Salah satu masalah utamanya adalah eksploitasi pemain profesional oleh organisasi tim. Banyak pemain yang melaporkan praktik-praktik yang tidak adil seperti pemutusan kontrak tanpa pesangon, tuntutan jam latihan yang berlebihan, dan kondisi kehidupan yang buruk. Sebagian besar pemain profesional memulai karir mereka di usia belasan tahun dan pensiun di usia pertengahan dua puluhan, sering kali karena kelelahan dan cedera fisik.
Masalah lainnya adalah penggunaan zat-zat peningkat performa oleh beberapa pemain untuk meningkatkan konsentrasi dan stamina mereka. Zat-zat ini termasuk Adderall dan stimulan lain yang biasanya diresepkan untuk gangguan hiperaktif defisit perhatian (ADHD). Meskipun beberapa liga telah melarang penggunaan zat-zat tersebut dan melakukan tes rutin, sebagian besar liga tidak menangani masalah ini sama sekali. Para pendukung regulasi formal berpendapat bahwa badan pengawas diperlukan untuk menegakkan standar yang seragam terhadap penyalahgunaan zat, serta untuk melindungi para pemain dari eksploitasi.
Masalah ketiga adalah kurangnya keragaman dan inklusi dalam esports, terutama untuk pemain wanita, pemain LGBTQ+, dan pemain dari ras dan etnis minoritas. Kelompok-kelompok ini menghadapi pelecehan dan diskriminasi yang terus-menerus dalam obrolan dan pesan teks dalam game, sebuah praktik yang telah dinormalisasi dalam budaya game. Pemain wanita dengan bayaran tertinggi, Sasha Hostyn, mendapatkan sekitar $400.000, jauh di bawah jutaan yang didapatkan oleh pemain pria. Gamer profesional wanita juga melaporkan bahwa mereka menerima lebih sedikit dukungan dari rekan satu tim dan merasa tidak nyaman dengan tempat tinggal yang berdekatan di rumah-rumah game tim. Akibatnya, banyak pemain wanita muda yang tidak tertarik untuk mengejar esports sebagai karier. Para kritikus menyatakan bahwa moderasi yang efektif dan penegakan aturan terhadap pelecehan diperlukan untuk menciptakan lapangan bermain yang benar-benar setara dalam esports.

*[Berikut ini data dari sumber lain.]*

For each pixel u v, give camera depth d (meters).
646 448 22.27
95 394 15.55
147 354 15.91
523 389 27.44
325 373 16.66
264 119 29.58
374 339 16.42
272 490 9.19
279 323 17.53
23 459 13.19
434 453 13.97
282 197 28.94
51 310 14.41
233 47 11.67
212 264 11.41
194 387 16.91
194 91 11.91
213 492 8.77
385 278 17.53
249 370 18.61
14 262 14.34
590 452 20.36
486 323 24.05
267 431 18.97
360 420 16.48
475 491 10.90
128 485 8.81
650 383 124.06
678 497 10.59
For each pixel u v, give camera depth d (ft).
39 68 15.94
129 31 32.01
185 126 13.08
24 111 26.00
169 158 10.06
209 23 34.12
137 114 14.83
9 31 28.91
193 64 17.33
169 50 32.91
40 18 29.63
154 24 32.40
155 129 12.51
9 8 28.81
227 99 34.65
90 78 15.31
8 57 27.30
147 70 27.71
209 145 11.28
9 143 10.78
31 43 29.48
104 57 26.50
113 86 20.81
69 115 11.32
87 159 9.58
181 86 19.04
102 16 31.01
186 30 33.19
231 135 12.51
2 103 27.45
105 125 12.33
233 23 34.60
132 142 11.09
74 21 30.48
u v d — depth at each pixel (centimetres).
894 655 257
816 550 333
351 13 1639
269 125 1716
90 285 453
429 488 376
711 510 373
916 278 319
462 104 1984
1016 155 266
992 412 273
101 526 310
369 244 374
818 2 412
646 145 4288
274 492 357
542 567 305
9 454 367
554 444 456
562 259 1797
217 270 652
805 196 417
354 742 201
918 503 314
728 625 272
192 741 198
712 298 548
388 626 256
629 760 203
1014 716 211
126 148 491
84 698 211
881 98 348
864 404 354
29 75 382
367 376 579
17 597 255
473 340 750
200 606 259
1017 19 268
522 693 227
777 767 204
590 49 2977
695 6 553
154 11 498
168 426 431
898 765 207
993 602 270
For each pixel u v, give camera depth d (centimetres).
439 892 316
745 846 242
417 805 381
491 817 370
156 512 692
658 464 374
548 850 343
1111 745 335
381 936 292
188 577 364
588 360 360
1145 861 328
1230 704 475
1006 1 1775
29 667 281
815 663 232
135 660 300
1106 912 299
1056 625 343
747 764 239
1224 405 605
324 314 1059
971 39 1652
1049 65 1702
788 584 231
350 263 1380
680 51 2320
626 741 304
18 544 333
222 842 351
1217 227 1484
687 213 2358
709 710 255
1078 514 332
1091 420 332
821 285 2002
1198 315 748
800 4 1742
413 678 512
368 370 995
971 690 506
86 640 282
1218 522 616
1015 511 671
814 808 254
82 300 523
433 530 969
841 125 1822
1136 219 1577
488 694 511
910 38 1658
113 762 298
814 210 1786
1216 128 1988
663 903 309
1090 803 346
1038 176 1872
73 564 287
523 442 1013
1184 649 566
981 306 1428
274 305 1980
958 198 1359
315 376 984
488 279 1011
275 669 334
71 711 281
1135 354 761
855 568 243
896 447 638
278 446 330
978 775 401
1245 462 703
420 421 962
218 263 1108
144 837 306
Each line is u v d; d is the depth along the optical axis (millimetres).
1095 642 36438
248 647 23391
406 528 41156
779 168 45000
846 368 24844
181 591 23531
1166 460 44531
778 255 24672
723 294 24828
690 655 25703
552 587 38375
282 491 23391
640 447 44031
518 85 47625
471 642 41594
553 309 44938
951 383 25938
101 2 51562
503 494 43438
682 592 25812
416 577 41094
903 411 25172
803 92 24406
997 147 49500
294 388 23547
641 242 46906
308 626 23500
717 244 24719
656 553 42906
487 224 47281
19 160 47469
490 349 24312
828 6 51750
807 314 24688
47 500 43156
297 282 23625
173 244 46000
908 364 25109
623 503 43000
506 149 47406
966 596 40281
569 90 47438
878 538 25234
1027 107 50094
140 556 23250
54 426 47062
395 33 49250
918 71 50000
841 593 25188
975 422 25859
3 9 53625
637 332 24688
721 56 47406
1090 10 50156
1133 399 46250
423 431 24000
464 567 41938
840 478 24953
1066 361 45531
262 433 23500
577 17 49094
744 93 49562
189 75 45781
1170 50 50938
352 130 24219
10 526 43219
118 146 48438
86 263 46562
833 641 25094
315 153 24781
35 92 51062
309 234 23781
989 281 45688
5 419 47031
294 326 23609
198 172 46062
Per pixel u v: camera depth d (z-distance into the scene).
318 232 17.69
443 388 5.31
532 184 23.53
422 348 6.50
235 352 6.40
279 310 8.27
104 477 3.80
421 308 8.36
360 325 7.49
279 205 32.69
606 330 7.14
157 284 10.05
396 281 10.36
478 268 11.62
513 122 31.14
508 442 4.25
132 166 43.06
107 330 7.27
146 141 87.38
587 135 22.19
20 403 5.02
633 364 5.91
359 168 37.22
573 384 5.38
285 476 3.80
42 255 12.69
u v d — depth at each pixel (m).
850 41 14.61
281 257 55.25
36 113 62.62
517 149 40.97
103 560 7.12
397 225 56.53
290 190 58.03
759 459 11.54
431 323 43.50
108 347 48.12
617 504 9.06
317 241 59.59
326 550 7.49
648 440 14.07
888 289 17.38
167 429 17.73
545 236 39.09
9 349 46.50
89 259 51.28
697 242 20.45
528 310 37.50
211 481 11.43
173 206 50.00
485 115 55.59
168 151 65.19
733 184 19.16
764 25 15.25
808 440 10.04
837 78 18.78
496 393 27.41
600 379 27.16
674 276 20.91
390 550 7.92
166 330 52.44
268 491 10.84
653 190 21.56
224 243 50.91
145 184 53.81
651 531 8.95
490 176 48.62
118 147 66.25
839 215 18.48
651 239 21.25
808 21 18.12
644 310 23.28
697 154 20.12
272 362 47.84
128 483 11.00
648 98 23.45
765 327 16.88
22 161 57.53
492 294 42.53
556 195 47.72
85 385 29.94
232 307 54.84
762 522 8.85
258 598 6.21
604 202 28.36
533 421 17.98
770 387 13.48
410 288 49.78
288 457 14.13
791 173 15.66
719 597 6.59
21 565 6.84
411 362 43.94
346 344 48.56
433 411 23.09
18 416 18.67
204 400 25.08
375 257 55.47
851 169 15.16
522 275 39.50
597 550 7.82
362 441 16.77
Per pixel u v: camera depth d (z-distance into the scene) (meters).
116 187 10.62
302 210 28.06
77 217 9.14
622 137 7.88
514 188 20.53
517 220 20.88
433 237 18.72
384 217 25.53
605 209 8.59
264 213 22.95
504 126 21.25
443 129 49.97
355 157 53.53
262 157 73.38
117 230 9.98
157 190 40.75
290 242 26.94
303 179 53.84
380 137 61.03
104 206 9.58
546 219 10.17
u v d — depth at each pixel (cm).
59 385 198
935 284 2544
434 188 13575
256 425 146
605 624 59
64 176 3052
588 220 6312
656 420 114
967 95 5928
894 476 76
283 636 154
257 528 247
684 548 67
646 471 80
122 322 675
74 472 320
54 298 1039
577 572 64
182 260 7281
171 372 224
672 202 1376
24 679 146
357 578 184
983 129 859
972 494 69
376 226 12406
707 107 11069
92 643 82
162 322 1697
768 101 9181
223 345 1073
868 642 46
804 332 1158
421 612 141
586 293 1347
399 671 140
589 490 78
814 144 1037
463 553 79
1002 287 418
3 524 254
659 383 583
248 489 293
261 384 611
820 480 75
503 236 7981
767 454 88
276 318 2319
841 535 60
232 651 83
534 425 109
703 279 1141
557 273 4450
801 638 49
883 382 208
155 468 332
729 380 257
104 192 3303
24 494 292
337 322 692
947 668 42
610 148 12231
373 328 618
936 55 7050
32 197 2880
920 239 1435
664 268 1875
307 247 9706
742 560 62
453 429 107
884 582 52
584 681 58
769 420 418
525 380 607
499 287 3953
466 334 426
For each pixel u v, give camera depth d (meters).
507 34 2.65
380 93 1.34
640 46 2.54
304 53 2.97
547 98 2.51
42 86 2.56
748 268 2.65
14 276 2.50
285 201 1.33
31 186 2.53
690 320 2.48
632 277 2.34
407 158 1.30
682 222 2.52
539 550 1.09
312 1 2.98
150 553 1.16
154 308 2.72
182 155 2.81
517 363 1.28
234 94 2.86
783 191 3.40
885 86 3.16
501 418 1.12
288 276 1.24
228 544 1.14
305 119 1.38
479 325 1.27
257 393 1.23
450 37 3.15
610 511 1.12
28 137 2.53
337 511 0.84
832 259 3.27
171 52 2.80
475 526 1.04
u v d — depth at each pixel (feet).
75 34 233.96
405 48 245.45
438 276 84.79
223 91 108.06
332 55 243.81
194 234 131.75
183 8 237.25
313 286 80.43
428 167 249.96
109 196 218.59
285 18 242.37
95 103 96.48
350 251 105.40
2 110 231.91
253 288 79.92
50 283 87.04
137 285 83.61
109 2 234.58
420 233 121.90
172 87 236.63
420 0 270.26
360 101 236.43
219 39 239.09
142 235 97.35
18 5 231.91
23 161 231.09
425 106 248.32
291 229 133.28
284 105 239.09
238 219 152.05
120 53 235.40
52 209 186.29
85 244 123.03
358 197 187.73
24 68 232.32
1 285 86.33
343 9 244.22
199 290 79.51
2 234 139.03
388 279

Esports adalah industri yang berkembang pesat dan menguntungkan di Indonesia, tetapi juga menghadapi banyak tantangan etika yang perlu diatasi. Dengan memastikan perlakuan yang adil, kesehatan dan keselamatan, serta keberagaman dan inklusi untuk semua pemain, esports dapat menjadi olahraga yang lebih berkelanjutan dan terhormat bagi semua orang.